In response to the introduction of the Senate version of the bill, in 2018, public policy director of the American Federation of Government Employees (AFGE), Jacqueline Simon, told E&E News she didn’t think union members should be troubled by having fossil fuel investments. “Somebody can have a very ethical life and work at EPA and enforce clean air and clean water standards or be a climate scientist or anything like that and have some of their retirement money invested in Exxon and not feel morally compromised,” she said. AFGE, which represents 700,000 federal and Washington, D.C., government workers, declined to comment on the newly proposed legislation.
Federal workers who spoke to E&E anonymously said there is a growing concern among staffers about the climate crisis’s impact on personal finances and future plans. “If I lose 10 percent of my retirement account, guess what? I’m working for another five years,” one Senate aide said. “That’s not just pennies. That’s a big deal.”
Steven Feit is an attorney for the Climate & Energy Program at the Center for International Environmental Law, which has endorsed the RESPOND and RISE Acts. He told Truthout the proposed legislation is the latest in what he calls the “sprawling and diverse” divestment movement.
“This is being driven in large part by the fact that we’re seeing the energy sector do extremely poorly in comparison with the rest of the market,” he said. He added that passing the bill would be a milestone, not only because it would lead to protections for longtime federal workers, but also because it could spur a cascade of other large-scale pension divestment efforts, akin to the university divestment movement that began on college campuses in 2010. By 2019, 1,110 institutions had divested $11 trillion from fossil fuel companies, according to a report by 350.org, which referred to the wave of divestment as the “fastest growing social movement in history.”
Activists have since expanded pressure elsewhere. “The movement has set its sights on other parts of the finance industry including insurance, asset management, banks and even central banks,” the head of 350’s Global Finance Campaigns department, Brett Fleishman, told Truthout. Public pensions — city, state and federal — are a logical next step, especially given that some of the original college divestment organizers are now serving in public office, like newly elected Maine State Sen. Chloe Maxmin, Fleishman pointed out. He said passing the RESPOND Act would signal to the world that the U.S. is serious about returning to the Paris Agreement and addressing the climate crisis.
The climate justice activist group Zero Hour has been the only youth-led group to immediately endorse the proposed legislation.
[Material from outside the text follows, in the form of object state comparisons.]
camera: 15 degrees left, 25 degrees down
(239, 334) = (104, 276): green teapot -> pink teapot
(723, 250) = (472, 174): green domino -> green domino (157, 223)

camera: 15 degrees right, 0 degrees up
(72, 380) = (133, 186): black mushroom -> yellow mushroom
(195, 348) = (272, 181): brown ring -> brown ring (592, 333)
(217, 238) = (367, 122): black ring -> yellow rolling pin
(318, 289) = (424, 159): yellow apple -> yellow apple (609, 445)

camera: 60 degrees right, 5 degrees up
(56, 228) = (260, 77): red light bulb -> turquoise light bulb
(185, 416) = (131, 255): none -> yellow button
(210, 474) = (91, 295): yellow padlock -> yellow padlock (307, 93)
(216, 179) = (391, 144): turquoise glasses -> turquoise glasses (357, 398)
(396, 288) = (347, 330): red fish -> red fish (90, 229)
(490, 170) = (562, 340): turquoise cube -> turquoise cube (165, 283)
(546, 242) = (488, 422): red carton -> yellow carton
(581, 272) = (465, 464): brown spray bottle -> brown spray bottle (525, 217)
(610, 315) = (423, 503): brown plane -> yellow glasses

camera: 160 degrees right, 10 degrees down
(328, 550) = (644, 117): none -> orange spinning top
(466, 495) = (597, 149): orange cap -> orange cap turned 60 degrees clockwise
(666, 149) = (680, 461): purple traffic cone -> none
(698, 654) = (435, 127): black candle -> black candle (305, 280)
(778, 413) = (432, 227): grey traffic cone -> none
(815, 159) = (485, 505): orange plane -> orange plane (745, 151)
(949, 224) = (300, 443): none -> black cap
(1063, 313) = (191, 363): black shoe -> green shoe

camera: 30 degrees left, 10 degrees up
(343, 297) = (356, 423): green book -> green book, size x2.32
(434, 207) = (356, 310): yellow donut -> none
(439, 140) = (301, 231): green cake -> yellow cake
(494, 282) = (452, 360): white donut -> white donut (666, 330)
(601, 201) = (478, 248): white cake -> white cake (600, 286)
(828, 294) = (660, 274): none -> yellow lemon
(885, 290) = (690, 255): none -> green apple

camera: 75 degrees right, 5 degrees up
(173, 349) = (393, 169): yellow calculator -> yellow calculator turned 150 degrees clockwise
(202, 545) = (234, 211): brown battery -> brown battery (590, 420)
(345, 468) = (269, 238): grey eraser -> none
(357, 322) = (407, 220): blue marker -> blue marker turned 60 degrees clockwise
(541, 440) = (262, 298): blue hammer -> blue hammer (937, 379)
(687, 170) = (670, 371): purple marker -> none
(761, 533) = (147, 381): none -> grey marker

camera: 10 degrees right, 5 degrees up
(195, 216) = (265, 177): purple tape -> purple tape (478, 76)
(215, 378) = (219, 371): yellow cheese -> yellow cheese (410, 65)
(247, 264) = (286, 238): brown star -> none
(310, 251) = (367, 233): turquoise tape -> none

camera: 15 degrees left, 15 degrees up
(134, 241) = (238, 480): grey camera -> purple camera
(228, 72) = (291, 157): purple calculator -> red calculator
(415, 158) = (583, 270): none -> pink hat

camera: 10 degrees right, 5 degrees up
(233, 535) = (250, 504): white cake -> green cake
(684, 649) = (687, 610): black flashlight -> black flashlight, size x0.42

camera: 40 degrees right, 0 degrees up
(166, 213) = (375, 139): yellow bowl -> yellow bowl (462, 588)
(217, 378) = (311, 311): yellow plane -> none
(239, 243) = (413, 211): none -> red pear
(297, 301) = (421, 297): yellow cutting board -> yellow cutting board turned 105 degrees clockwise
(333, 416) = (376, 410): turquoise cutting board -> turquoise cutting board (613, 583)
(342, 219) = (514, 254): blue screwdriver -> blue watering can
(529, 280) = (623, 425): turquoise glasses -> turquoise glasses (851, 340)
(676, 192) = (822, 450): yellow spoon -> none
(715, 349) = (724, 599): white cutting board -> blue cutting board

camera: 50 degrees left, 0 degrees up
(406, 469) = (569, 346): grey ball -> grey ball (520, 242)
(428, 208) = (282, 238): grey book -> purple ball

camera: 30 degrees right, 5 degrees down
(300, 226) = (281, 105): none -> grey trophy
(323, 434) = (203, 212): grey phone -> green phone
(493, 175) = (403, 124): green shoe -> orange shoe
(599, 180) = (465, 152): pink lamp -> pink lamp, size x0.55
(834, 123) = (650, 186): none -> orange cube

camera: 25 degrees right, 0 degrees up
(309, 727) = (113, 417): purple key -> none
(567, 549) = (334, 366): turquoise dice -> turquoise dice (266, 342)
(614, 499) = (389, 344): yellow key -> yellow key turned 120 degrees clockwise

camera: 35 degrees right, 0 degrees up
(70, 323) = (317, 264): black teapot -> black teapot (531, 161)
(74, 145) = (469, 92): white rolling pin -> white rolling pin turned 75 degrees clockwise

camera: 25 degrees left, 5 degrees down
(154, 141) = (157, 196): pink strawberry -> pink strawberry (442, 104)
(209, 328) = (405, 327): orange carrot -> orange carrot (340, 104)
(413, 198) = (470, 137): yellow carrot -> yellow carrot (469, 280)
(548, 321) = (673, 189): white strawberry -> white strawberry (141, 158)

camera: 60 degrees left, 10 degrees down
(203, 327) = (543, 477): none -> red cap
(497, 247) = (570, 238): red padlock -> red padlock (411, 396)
Zanagee Artis, Zero Hour co-founder and policy director, told Truthout that the group decided to support the bill on behalf of the millions of federal workers who make the government tick, like secretaries and staffers, who may unwillingly or unknowingly be investing their retirement money in “a system that is bound to fail.”
“There are so many issues we have to address related to climate change,” Artis said, noting that planning for retirement hadn’t much crossed his mind until considering the proposal. “This goes for many different areas of our daily lives that no one is thinking about.”